What you need to do: Return the text of every item below unchanged, keeping each line as it appears.

Material shown:
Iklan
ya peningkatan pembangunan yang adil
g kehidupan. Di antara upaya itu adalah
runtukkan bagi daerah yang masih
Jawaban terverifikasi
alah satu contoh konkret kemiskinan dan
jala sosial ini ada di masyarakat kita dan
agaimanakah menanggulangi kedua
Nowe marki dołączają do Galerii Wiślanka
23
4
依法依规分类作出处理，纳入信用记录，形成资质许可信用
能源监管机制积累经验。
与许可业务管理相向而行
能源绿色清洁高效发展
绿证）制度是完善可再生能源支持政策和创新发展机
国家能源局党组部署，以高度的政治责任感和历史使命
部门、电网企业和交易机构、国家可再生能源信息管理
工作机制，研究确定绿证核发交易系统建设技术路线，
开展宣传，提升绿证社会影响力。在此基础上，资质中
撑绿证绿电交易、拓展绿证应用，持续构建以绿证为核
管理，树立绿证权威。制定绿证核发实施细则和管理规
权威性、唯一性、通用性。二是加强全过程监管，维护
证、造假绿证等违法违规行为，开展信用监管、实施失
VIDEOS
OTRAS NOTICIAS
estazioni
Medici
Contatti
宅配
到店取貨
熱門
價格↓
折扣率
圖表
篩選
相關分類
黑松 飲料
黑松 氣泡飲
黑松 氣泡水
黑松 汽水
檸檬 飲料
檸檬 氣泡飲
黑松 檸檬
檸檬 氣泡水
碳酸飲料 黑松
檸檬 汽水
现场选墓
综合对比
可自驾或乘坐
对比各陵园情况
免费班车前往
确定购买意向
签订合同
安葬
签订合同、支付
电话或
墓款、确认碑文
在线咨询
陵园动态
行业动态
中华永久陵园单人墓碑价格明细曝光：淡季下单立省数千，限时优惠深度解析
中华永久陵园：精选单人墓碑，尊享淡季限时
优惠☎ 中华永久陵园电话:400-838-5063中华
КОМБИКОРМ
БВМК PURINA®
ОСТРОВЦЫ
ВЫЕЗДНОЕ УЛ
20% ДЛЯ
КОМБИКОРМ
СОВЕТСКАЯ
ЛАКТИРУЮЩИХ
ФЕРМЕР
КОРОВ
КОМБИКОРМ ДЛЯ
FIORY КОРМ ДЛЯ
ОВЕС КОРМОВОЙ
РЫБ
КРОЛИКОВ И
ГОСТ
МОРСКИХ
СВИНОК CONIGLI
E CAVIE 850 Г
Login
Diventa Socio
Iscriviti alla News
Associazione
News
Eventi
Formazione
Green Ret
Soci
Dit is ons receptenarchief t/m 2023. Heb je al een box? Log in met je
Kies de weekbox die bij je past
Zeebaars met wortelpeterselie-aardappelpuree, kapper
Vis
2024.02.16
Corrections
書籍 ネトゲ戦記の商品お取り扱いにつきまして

Solution for this task:
Iklan
ya peningkatan pembangunan yang adil
g kehidupan. Di antara upaya itu adalah
runtukkan bagi daerah yang masih
Jawaban terverifikasi
alah satu contoh konkret kemiskinan dan
jala sosial ini ada di masyarakat kita dan
agaimanakah menanggulangi kedua
Nowe marki dołączają do Galerii Wiślanka
23
4
依法依规分类作出处理，纳入信用记录，形成资质许可信用
能源监管机制积累经验。
与许可业务管理相向而行
能源绿色清洁高效发展
绿证）制度是完善可再生能源支持政策和创新发展机
国家能源局党组部署，以高度的政治责任感和历史使命
部门、电网企业和交易机构、国家可再生能源信息管理
工作机制，研究确定绿证核发交易系统建设技术路线，
开展宣传，提升绿证社会影响力。在此基础上，资质中
撑绿证绿电交易、拓展绿证应用，持续构建以绿证为核
管理，树立绿证权威。制定绿证核发实施细则和管理规
权威性、唯一性、通用性。二是加强全过程监管，维护
证、造假绿证等违法违规行为，开展信用监管、实施失
VIDEOS
OTRAS NOTICIAS
estazioni
Medici
Contatti
宅配
到店取貨
熱門
價格↓
折扣率
圖表
篩選
相關分類
黑松 飲料
黑松 氣泡飲
黑松 氣泡水
黑松 汽水
檸檬 飲料
檸檬 氣泡飲
黑松 檸檬
檸檬 氣泡水
碳酸飲料 黑松
檸檬 汽水
现场选墓
综合对比
可自驾或乘坐
对比各陵园情况
免费班车前往
确定购买意向
签订合同
安葬
签订合同、支付
电话或
墓款、确认碑文
在线咨询
陵园动态
行业动态
中华永久陵园单人墓碑价格明细曝光：淡季下单立省数千，限时优惠深度解析
中华永久陵园：精选单人墓碑，尊享淡季限时
优惠☎ 中华永久陵园电话:400-838-5063中华
КОМБИКОРМ
БВМК PURINA®
ОСТРОВЦЫ
ВЫЕЗДНОЕ УЛ
20% ДЛЯ
КОМБИКОРМ
СОВЕТСКАЯ
ЛАКТИРУЮЩИХ
ФЕРМЕР
КОРОВ
КОМБИКОРМ ДЛЯ
FIORY КОРМ ДЛЯ
ОВЕС КОРМОВОЙ
РЫБ
КРОЛИКОВ И
ГОСТ
МОРСКИХ
СВИНОК CONIGLI
E CAVIE 850 Г
Login
Diventa Socio
Iscriviti alla News
Associazione
News
Eventi
Formazione
Green Ret
Soci
Dit is ons receptenarchief t/m 2023. Heb je al een box? Log in met je
Kies de weekbox die bij je past
Zeebaars met wortelpeterselie-aardappelpuree, kapper
Vis
2024.02.16
Corrections
書籍 ネトゲ戦記の商品お取り扱いにつきまして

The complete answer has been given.